Durante toda una semana al año (en 2019, del 31 de julio al 11 de agosto), Senigallia da un salto espacio-temporal de una película típica americana y se transforma en los Estados de la época: el rock’n roll, el swing, el rhythm’n’blues y el jive se combinan con trajes típicos (entre lunares y faldas se deslizan ejemplares de Elvis por todas partes), mientras que en las gradas se comen hot-dogs y hamburguesas de todo tipo ahogadas por ríos de cerveza, incluso las tiendas se transforman en lugares vintage donde se hace posible, incluso ir a la peluquería y pedir un flequillo a lo Presley.r

Mientras uno se vuelve loco durante varios dias y sus 24horas, es imposible no tener tiempo para visitar La Rocca Roveresca, uno de los símbolos de Senigallia, parada imprescindible para descubrir la ciudad.

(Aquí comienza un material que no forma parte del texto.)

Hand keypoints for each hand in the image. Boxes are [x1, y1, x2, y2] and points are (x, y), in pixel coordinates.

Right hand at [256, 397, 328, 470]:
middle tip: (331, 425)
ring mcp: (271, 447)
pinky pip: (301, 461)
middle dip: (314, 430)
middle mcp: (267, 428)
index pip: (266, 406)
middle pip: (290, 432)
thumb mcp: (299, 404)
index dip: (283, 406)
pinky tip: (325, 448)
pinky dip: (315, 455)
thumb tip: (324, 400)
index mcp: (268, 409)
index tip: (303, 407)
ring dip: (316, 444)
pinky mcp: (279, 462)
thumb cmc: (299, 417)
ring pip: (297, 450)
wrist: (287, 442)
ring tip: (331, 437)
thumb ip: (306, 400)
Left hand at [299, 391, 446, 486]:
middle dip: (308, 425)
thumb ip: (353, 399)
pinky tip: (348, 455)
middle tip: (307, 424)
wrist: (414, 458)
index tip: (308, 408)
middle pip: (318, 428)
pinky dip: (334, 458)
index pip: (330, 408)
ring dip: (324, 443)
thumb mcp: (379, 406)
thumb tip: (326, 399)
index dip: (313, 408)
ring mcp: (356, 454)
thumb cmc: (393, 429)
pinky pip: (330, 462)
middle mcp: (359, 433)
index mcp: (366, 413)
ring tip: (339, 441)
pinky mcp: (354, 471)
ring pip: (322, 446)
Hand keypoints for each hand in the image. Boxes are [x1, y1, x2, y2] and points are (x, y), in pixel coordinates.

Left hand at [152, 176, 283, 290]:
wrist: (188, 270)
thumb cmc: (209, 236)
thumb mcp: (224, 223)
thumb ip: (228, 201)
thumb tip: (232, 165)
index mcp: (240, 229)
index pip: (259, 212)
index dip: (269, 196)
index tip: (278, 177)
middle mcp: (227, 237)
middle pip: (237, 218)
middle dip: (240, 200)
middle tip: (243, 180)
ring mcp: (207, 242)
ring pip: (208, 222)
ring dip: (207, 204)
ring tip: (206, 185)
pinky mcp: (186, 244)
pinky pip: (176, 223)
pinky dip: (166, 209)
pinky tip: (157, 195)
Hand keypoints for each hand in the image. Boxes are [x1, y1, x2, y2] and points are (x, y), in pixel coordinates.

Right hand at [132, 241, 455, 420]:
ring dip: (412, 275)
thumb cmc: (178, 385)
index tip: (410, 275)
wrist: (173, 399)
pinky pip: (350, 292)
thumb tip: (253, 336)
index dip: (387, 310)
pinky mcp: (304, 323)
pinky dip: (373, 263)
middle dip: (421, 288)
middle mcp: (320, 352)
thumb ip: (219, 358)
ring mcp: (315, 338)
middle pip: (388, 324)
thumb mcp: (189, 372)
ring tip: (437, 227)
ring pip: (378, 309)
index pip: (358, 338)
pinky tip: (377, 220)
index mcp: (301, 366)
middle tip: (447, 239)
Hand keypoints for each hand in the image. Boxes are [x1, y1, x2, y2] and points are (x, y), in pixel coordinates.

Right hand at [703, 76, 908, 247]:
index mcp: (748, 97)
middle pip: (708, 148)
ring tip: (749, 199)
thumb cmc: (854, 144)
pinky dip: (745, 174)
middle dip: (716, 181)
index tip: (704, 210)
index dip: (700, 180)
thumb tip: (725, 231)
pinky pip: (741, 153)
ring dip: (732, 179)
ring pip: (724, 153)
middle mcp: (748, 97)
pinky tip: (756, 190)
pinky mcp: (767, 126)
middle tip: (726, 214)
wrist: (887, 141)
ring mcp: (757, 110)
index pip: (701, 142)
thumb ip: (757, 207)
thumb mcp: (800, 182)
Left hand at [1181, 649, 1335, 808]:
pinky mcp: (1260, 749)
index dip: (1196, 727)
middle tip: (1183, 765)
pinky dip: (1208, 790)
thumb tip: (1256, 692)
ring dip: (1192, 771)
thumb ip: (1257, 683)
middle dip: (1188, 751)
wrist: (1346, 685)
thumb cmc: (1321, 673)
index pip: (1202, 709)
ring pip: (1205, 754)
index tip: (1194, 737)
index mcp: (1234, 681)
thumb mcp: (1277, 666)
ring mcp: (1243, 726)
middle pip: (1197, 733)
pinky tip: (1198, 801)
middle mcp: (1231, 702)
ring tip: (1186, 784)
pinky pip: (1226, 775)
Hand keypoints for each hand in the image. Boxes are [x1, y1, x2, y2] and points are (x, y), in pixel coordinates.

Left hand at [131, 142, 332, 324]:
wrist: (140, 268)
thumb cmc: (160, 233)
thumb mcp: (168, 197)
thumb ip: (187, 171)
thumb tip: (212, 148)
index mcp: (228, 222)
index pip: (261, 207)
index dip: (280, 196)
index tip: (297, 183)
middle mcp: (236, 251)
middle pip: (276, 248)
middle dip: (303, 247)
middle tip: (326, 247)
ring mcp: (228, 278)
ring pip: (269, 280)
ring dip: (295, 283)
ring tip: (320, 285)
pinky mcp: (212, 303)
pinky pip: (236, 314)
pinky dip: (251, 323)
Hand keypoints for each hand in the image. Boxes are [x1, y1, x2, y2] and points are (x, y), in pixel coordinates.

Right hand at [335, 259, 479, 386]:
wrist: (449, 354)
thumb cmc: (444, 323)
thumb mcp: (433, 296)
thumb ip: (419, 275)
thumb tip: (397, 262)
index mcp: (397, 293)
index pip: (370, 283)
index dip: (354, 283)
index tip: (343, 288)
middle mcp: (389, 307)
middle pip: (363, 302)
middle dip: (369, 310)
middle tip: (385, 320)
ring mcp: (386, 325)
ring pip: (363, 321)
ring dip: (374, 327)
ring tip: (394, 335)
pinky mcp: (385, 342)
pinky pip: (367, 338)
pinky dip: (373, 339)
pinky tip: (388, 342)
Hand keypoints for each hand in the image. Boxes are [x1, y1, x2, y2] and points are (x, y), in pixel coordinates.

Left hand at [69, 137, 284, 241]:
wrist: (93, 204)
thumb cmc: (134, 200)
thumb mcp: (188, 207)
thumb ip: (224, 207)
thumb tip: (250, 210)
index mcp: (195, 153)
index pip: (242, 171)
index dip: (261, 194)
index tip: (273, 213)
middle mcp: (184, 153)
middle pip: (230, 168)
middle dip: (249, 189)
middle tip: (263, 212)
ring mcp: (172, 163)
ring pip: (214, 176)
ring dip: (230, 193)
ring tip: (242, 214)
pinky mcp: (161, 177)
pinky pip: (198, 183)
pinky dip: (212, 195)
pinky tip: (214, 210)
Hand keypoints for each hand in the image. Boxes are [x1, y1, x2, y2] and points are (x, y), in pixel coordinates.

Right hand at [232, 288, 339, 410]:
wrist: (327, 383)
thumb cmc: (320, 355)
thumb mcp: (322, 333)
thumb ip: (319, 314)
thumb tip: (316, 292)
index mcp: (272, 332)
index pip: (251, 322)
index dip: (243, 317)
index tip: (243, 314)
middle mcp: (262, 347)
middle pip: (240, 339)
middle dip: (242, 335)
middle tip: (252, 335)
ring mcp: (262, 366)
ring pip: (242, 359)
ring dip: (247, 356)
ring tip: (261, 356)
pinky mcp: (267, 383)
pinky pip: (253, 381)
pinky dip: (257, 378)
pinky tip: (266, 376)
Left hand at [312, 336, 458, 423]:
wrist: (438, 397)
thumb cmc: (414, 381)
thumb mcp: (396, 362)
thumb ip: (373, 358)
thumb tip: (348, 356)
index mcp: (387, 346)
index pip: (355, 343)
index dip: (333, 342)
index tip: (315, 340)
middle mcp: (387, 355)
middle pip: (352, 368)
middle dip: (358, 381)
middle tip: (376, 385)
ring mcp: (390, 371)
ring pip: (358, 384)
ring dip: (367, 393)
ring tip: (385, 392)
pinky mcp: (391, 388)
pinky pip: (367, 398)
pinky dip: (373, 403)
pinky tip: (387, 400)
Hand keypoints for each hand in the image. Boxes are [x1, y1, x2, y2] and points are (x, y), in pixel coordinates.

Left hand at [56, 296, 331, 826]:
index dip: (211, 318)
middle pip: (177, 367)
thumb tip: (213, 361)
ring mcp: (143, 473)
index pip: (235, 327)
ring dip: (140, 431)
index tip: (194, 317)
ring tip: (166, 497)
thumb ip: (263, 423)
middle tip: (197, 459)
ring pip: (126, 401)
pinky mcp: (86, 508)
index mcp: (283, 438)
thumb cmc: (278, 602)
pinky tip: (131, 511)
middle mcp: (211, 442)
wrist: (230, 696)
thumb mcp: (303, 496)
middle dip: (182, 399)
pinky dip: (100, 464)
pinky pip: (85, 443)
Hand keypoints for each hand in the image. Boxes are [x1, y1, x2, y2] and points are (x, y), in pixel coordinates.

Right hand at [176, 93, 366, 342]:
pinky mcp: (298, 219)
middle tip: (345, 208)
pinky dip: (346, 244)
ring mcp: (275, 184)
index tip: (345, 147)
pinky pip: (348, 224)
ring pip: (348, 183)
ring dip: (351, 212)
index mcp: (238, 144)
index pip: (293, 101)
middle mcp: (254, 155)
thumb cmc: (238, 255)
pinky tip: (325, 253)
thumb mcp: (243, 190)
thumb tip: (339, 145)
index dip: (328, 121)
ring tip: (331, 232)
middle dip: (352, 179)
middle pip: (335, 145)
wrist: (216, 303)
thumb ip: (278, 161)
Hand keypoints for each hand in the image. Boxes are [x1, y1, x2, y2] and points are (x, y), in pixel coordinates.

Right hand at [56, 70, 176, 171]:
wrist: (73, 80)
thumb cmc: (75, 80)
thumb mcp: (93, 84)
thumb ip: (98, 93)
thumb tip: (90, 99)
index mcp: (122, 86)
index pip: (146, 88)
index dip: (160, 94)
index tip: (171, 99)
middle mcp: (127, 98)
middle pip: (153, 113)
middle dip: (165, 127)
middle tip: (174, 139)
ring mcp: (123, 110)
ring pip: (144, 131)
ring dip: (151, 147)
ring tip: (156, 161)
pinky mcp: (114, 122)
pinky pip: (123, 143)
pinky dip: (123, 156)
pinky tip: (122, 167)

Su construcción es un conjunto de estructuras defensivas que se han sucedido a lo largo de los siglos: en su interior se suceden varias exposiciones a lo largo del año, mientras que en el exterior se puede admirar toda la belleza de la historia (y la alegría del Festival).

Si en algún momento la fatiga se apodera del lugar, el mejor consejo que puedes recibir es ir a descansar unas horas en la hermosa playa de terciopelo, Bandera Azul como garantía de un mar más que claro, típico de la costa adriática.

En cambio, si se quieres estirar más las piernas, porque la danza no es suficiente, el paseo bajo las arcadas de Herculano se convierte (casi) en una visita obligada: fueron construidas por el Cardenal Ercolani y fueron construidas en un período histórico de gran esplendor para el comercio de Senigallia.

Deben su nombre al Monseñor que los diseñó por orden del Papa Benedicto XIV, con el fin de albergar la feria anual de La Maddalena. Reemplazaron las antiguas murallas de la ciudad, incluidas las tiendas de los comerciantes, con sus ciento veintiséis arcos de piedra de Istria, que discurren por la orilla derecha del río Misa.